Strings

Characters

Here are some example declarations of character variables initialized by character literals. Notice that literal characters are bracketed by single quotes and that char is the name of the type of all characters:

char zero = '0', quote = '"', a = 'a', period = '.', space = ' ';

Internally, a character is represented by an integer. For example:

cout << "the code for " << period << " = " << int(period) << '\n';

prints 46 on my computer.

An appropriate integer can be converted into the character it represents. For example, the statement:

cout << char(98) << '\n';

prints A on my computer.

Control characters represent special keys such as the return key, etc. They have special literal representations that use the backslash character:

char newline = '\n',
      tab = '\t',
      backslash = '\\',
      bell = '\a',
      ret = '\r',
      backspace = '\b';

The standard C library contains functions for classifying and manipulating characters. They are declared in <cctype>:

int isalpha(int);
int isupper(int);
int islower(int);
int isdigit(int);
int isspace(int);
int iscntrl(int);
int ispunct(int);
int isalnum(int);

int toupper(int);
int tolower(int);

Here's a little program for determining character codes. Unfortunately, we'll have to make the user type <Ctrl> + c to break out of the loop:

#include <iostream>
using namespace std;

int main()
{
   while(true)
   {
      cout << "Enter a character (<Ctrl>c to quit): ";
      char response = cin.get();
      cout << "int(" << response << ") = ";
      cout << int(response) << '\n';     
      cin.sync(); // flush '\n'
   }

   return 0;
}

Here's a sample output produced on my computer, which uses ASCII character codes:

Enter a character (<Ctrl>c to quit): 6
int(6) = 54
Enter a character (<Ctrl>c to quit): 7
int(7) = 55
Enter a character (<Ctrl>c to quit): a
int(a) = 97
Enter a character (<Ctrl>c to quit): A
int(A) = 65
Enter a character (<Ctrl>c to quit): b
int(b) = 98
Enter a character (<Ctrl>c to quit): B
int(B) = 66
Enter a character (<Ctrl>c to quit):
int( ) = 32
Enter a character (<Ctrl>c to quit): ?
int(?) = 63
Enter a character (<Ctrl>c to quit):

C Strings

A C string variable is simply an array of characters. To allow C strings of varying sizes, these arrays are often allocated in the heap:

typedef char String80[80];
typedef char* String;

A C string literal is a sequence of characters bracketed by double quotes. Backslash is the escape character:

String path = "D:\\aaa\\nnn\n"; // = D:\aaa\nnn
String80 prompt = "Type \"q\" to quit\n"; // = Type "q" to quit

C strings are always terminated by the NUL character, where NUL = char(0). The standard C library provides functions for manipulating C strings (see below).
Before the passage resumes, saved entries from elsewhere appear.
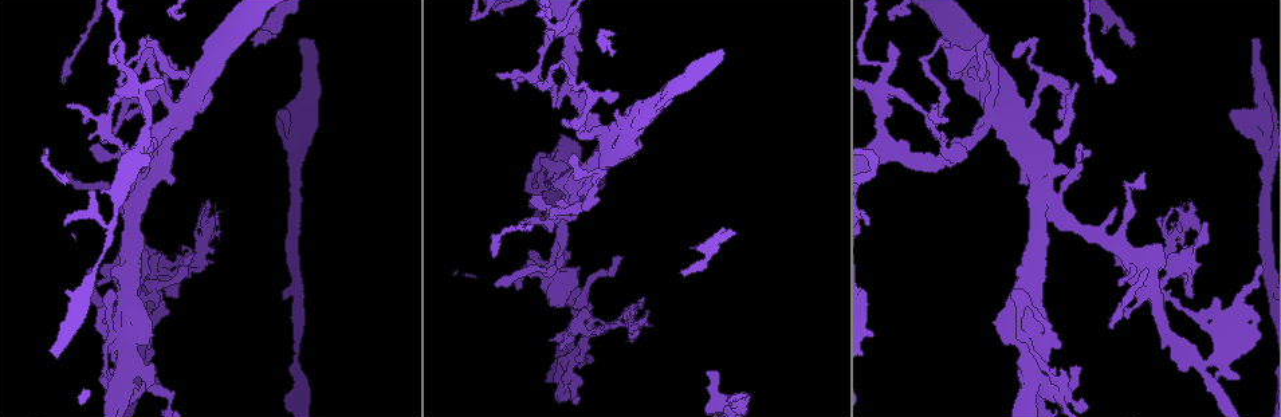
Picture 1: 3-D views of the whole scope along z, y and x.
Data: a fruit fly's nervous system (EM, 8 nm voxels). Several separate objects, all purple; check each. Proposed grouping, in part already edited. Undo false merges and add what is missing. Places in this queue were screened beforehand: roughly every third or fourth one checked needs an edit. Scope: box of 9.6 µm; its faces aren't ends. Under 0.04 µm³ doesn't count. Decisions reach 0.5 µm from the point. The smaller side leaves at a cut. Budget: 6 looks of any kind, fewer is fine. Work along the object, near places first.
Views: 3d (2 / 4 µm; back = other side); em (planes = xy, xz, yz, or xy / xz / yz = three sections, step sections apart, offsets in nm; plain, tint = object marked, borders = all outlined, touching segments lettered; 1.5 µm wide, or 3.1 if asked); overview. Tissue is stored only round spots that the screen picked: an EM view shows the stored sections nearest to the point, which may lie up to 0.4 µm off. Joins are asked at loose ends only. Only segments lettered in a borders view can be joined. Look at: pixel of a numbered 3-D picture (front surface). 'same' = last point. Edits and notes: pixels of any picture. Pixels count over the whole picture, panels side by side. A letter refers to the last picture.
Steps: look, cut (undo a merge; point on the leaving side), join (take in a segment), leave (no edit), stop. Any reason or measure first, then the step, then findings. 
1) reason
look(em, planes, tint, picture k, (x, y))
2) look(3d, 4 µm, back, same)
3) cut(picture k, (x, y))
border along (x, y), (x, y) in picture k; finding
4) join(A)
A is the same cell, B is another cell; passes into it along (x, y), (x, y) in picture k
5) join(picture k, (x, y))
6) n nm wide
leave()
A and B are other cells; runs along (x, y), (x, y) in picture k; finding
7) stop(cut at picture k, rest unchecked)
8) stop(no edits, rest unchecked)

tapers out
look(3d, 4 µm, back, picture 1, (589, 358))

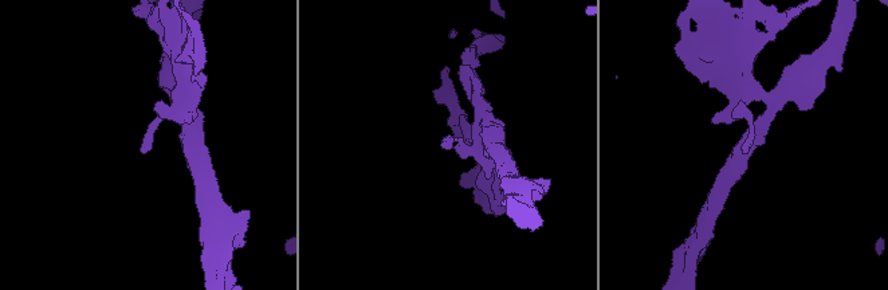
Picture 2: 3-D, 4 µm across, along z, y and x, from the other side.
need the tissue
look(em, planes, borders, picture 2, (444, 147))

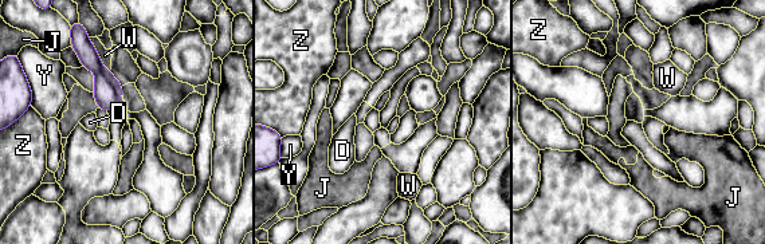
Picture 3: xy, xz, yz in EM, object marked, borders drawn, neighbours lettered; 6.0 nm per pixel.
170 nm wide
leave()
D, J, W, Y and Z are other cells; runs along (83, 36), (108, 106) in picture 3; none of them fits

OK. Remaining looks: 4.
abrupt turn
look(3d, 2 µm, picture 1, (158, 388))

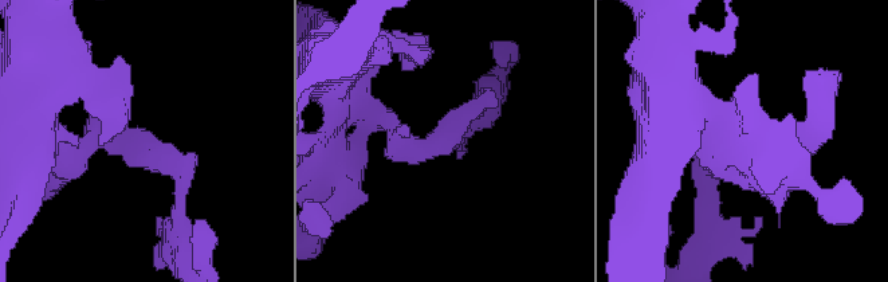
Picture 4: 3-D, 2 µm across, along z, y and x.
need the tissue
look(em, yz, step 4, tint, picture 4, (438, 141))

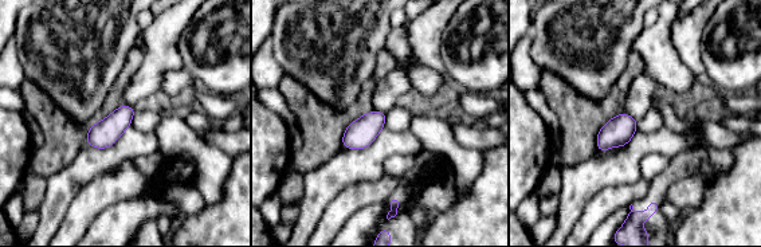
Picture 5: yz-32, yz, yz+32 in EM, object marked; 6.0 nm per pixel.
another direction
look(em, xz, step 8, borders, same)

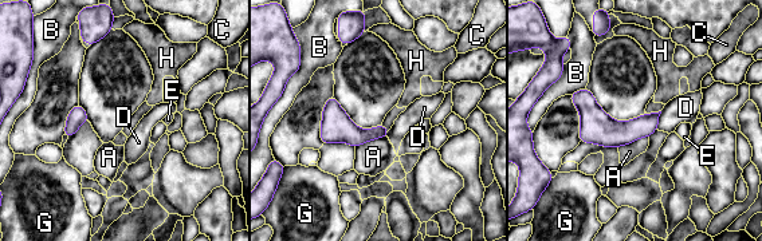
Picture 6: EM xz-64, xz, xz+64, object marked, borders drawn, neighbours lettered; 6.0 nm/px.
leave()
A, B, C, D, E, G and H are other cells; border along (387, 137), (369, 139), (356, 147) in picture 6; all the same cell

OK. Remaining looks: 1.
tapers out
look(em, planes, borders, picture 1, (550, 341))

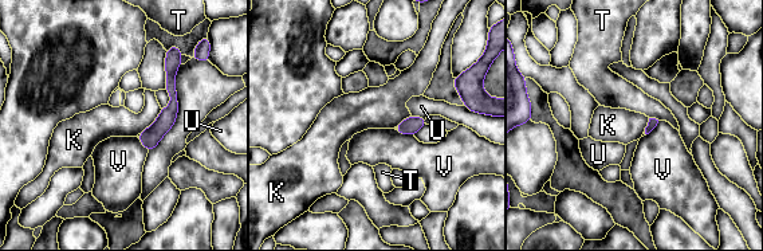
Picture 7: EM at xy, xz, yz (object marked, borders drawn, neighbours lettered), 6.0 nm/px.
leave()
K, T, U and V are other cells; runs along (168, 62), (173, 108), (149, 146) in picture 7; no lettered segment goes on from it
Programmers should use C++ strings (see below) instead of C strings, because C strings don't check for out-of-range indices, and they don't allocate and deallocate memory for themselves. Instead, these jobs are left to the programmer.

There are several places where C strings are still used in C++. One example are command line arguments. The DOS console always passes the entire command line, including the command name, to main() as an array of C strings (i.e. an array of arrays of chars). The console also passes the length of this array to main().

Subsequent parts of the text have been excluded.